The U.S. Department of Labor Office of Federal Contract Compliance (DOL) reviewed the wages paid to Princeton’s full professors. Preliminary findings from that investigation showed wage disparities for 106 female full professors between the years 2012 and 2014. These disparities violate an Executive Order prohibiting federal contractors from discriminating in employment based on race, color, religion, sex, sexual orientation, gender identity, or national origin. Data from the Chronicle of Higher Education show that Princeton’s female full professors earned approximately $235,0000 in 2018 compared to its male full professors who earned $253,000.

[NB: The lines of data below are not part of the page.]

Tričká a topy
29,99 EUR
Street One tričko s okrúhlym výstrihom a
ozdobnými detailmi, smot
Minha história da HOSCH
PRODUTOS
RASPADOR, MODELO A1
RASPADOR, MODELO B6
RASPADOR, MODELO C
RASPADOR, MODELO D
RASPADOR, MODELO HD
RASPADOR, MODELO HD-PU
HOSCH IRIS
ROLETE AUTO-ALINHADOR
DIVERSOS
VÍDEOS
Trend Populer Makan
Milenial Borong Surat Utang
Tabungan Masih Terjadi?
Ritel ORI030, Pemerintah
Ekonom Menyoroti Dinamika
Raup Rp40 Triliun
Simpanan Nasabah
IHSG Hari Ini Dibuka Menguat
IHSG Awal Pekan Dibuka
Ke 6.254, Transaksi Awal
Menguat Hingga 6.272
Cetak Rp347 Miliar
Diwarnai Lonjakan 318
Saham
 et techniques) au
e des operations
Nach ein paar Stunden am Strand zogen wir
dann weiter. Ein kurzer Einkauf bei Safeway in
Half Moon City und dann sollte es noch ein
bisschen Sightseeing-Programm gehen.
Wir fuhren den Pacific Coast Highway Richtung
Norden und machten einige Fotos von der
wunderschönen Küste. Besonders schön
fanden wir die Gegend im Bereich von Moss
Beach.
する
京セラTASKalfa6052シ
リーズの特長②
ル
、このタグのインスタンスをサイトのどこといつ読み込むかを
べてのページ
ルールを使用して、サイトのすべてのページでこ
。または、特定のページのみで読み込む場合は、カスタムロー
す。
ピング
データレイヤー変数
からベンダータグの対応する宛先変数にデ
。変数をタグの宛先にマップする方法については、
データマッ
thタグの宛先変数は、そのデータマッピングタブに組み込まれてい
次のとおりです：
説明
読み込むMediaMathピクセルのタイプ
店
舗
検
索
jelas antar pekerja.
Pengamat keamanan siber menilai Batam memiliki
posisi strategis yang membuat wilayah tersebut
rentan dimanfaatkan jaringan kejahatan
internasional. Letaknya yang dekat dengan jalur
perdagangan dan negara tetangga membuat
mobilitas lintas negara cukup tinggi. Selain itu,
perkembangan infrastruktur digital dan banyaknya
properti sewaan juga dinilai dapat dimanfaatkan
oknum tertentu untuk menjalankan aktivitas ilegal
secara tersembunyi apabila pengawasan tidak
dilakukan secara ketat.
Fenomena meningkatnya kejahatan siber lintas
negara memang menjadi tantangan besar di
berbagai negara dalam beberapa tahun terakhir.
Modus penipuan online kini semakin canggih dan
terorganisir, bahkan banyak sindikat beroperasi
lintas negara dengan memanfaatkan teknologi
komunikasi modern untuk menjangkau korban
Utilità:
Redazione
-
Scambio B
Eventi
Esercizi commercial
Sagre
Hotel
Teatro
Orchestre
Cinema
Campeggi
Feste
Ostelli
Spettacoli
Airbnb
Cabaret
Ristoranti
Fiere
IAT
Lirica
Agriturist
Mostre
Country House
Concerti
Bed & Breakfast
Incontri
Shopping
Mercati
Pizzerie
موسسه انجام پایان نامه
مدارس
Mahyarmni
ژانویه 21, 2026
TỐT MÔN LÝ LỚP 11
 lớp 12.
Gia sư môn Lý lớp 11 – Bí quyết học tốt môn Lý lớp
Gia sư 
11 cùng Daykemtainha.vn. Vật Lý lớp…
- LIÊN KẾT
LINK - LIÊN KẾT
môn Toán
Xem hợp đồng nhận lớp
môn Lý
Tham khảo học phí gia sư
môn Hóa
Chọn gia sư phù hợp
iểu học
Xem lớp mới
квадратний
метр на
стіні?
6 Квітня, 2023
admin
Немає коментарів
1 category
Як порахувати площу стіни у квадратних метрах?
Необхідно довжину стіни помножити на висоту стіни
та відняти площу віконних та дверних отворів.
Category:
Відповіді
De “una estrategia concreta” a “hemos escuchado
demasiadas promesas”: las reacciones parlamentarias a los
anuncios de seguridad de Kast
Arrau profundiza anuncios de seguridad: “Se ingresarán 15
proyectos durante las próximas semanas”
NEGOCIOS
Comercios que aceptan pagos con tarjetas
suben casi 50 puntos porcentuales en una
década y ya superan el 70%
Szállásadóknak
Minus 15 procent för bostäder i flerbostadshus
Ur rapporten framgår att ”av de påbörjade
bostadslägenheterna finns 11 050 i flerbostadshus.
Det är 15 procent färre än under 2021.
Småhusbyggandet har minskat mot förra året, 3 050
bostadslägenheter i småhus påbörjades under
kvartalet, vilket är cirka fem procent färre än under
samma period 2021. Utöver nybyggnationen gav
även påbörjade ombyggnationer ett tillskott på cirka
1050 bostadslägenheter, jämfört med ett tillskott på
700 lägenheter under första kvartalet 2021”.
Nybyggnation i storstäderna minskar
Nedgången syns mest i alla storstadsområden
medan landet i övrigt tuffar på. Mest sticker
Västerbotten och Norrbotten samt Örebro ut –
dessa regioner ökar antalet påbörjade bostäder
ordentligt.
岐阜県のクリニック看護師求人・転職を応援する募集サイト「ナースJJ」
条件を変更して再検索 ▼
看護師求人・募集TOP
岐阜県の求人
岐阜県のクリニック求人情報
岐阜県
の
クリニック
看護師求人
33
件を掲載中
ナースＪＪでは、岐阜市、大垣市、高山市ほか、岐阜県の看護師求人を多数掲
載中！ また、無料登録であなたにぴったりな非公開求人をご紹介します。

Princeton University did not admit any wrongdoing, asserting that it agreed to the resolution to “avoid lengthy and costly litigation and its impact on faculty and the university.” A Princeton spokesperson told the New York Times that the DOL’s investigation used a flawed statistical model that “bore no resemblance to how the university actually hires, evaluates and compensates its faculty.” Princeton conducted its own investigation that compared professors' salaries within the same departments, and it revealed no pay disparities between genders. In addition to the $1.2 million in back wages, the university will review faculty salaries at the time of hire and during annual reviews to assess pay equity, seek to hire women in traditionally poorly represented fields, and encourage women to serve in leadership positions.